9. For nothing imperfect emanates from the Paternal Principle,

- Psellus, 38; Pletho. Z.

This implies -- but only from a succedent emanation.

10. The Father effused not Fear, but He infused persuasion.

-Pletho. Z.

11. The Father hath apprehended Himself, and bath not restricted his Fire to his own intellectual power.

- Psellus, 30; Pletho, 33. Z.

Taylor gives:- The Father hath hastily withdrawn Himself, but hath not shut up his own Fire in his intellectual power.

The Greek text has no word "hastily," and as to "withdrawn -- Arpazo means, grasp or snatch, but also "apprehend with the mind."

12. Such is the Mind which is energized before energy, while yet it had not gone forth, but abode in the Paternal Depth, and in the Adytum of God nourished silence.

- Proc. in Tim., 167. T.

13. All things have issued from that one Fire. The Father perfected all things, and delivered them over to the Second Mind, whom all Nations of Men call the First.

- Psellus, 24; Pletho, 30. Z.

14. The Second Mind conducts the Empyrean World.

- Damascius, De Principiis. T.

15. What the Intelligible saith, it saith by understanding.

- Psellus, 35. Z.

16. Power is with them, but Mind is from Him.

- Proclus in Platonis Theologiam, 365. T.

17. The Mind of the Father riding on the subtle Guiders, which glitter with the tracings of inflexible and relentless Fire.

- Proclus on the Cratylus of Plato. T.

18. . . . . After the Paternal Conception I the Soul reside, a heat animating all things.

. . . . For he placed The Intelligible in the Soul, and the Soul in dull body,

Even so the Father of Gods and Men placed them in us.

- Proclus in Tim. Plat, 124. Z. or T.

19. Natural works co-exist with the intellectual light of the Father. For it is the Soul which adorned the vast Heaven, and which adorneth it after the Father, but her dominion is established on high.

- Proclus in Tim., 106. Z. or T.

Dominion, krata: some copies give kerata, horus.

20. The Soul, being a brilliant Fire, by the power of the Father remaineth immortal, and is Mistress of Life, and filleth up the many recesses of the bosom of the World.

- Psellus, 28; Pletho, 11. Z.

21. The channels being intermixed, therein she performeth the works of incorruptible Fire.

- Proclus in Politica, p. 399. Z. or T.

22. For not in Matter did the Fire which is in the first beyond enclose His active Power, but in Mind; for the framer of the Fiery World is the Mind of Mind.

- Proclus in Theologiam, 333, and Tim., 157. T.

23. Who first sprang from Mind, clothing the one Fire with the other Fire, binding them together, that he might mingle the fountainous craters, while preserving unsullied the brilliance of His own Fire.

- Proclus in Parm. Platonis. T.

24. And thence a Fiery Whirlwind drawing down the brilliance of the flashing flame, penetrating the abysses of the Universe; for from thence downwards do extend their wondrous rays.

- Proclus in Theologiam Platonis, 171 and 172. T.

25. The Monad first existed, and the Paternal Monad still subsists.

- Proclus in Euclidem, 27. T.

26. When the Monad is extended, the Dyad is generated.

- Proclus in Euclidem, 27. T.

**What you need to do**
Please answer from the numbered sayings above: according to saying 14, what does the Second Mind conduct?

**Provided records**
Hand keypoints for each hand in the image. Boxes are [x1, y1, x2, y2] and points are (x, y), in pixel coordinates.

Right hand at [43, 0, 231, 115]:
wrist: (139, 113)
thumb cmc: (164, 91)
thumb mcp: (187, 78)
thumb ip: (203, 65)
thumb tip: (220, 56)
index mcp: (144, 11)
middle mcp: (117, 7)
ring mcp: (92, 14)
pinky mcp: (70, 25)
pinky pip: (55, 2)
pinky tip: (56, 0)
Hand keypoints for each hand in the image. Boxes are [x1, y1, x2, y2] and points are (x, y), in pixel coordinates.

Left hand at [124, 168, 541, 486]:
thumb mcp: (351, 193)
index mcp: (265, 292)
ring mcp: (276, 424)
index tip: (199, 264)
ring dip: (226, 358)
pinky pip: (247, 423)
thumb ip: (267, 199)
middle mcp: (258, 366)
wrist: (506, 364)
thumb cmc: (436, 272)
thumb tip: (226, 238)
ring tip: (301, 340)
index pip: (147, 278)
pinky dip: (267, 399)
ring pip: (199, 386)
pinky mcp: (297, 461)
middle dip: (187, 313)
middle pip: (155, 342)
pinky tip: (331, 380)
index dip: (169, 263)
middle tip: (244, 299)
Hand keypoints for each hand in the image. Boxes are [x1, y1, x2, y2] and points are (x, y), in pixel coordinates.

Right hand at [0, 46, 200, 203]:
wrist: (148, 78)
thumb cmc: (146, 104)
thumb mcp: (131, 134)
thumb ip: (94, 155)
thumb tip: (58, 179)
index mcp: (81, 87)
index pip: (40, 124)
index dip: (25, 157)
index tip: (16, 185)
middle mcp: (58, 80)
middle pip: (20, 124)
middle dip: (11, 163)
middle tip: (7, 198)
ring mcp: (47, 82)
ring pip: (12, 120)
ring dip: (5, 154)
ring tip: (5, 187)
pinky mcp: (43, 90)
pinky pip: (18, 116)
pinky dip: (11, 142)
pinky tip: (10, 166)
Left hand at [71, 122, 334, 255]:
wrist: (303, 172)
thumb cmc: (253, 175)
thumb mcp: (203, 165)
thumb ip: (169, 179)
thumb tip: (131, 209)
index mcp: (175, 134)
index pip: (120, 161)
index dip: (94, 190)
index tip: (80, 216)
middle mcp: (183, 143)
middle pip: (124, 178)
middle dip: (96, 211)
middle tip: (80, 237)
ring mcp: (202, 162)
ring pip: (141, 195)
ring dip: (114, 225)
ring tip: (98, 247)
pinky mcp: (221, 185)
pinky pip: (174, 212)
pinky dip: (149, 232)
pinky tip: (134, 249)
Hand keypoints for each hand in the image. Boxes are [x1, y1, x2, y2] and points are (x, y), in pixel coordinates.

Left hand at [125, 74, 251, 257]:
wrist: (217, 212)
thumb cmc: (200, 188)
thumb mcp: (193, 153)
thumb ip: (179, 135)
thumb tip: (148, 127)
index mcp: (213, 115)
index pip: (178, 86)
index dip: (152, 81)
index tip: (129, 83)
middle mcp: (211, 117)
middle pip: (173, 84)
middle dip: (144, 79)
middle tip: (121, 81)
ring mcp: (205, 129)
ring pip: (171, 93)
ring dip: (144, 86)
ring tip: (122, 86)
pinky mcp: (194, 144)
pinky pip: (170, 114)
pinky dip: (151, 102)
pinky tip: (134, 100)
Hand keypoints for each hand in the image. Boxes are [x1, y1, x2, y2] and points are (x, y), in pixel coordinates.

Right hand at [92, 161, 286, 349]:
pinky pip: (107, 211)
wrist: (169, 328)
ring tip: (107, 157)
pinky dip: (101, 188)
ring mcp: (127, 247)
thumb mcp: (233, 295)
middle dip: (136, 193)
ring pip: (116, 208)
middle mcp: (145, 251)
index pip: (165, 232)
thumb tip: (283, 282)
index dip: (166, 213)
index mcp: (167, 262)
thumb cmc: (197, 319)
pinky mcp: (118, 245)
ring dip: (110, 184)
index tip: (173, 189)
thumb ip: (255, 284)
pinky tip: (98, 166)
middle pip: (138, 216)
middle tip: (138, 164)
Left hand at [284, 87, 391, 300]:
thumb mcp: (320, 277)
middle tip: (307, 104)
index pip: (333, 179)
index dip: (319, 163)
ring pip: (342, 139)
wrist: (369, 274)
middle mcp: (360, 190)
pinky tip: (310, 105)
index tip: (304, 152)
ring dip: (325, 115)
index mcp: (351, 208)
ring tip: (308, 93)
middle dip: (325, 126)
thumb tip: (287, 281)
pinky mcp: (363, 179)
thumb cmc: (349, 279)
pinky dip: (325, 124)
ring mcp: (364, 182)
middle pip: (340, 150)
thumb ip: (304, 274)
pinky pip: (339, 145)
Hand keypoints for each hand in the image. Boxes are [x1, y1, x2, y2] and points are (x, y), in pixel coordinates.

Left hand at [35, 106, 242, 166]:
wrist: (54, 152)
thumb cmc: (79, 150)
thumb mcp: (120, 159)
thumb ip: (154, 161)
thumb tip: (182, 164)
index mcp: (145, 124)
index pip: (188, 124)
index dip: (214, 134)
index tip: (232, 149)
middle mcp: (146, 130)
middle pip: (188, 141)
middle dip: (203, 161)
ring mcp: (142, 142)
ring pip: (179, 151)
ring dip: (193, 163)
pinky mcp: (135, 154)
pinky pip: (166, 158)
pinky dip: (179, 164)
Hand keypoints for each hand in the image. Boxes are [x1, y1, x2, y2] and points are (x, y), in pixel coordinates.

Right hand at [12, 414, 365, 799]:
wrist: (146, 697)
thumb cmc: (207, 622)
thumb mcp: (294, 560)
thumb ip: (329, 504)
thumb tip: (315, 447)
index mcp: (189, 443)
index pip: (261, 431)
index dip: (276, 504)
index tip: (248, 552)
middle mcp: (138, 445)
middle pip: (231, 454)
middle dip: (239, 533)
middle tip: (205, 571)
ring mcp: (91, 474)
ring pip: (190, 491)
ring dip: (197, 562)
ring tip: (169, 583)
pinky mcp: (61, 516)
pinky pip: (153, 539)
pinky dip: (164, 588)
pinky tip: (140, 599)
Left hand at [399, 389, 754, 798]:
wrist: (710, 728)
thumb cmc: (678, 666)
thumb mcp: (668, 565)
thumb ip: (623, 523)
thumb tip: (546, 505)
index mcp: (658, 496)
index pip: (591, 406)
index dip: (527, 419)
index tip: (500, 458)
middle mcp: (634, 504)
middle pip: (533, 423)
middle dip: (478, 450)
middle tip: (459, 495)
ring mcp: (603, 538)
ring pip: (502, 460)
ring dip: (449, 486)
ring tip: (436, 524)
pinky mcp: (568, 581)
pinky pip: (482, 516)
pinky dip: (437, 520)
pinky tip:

**Answer for this exercise**
The Empyrean World.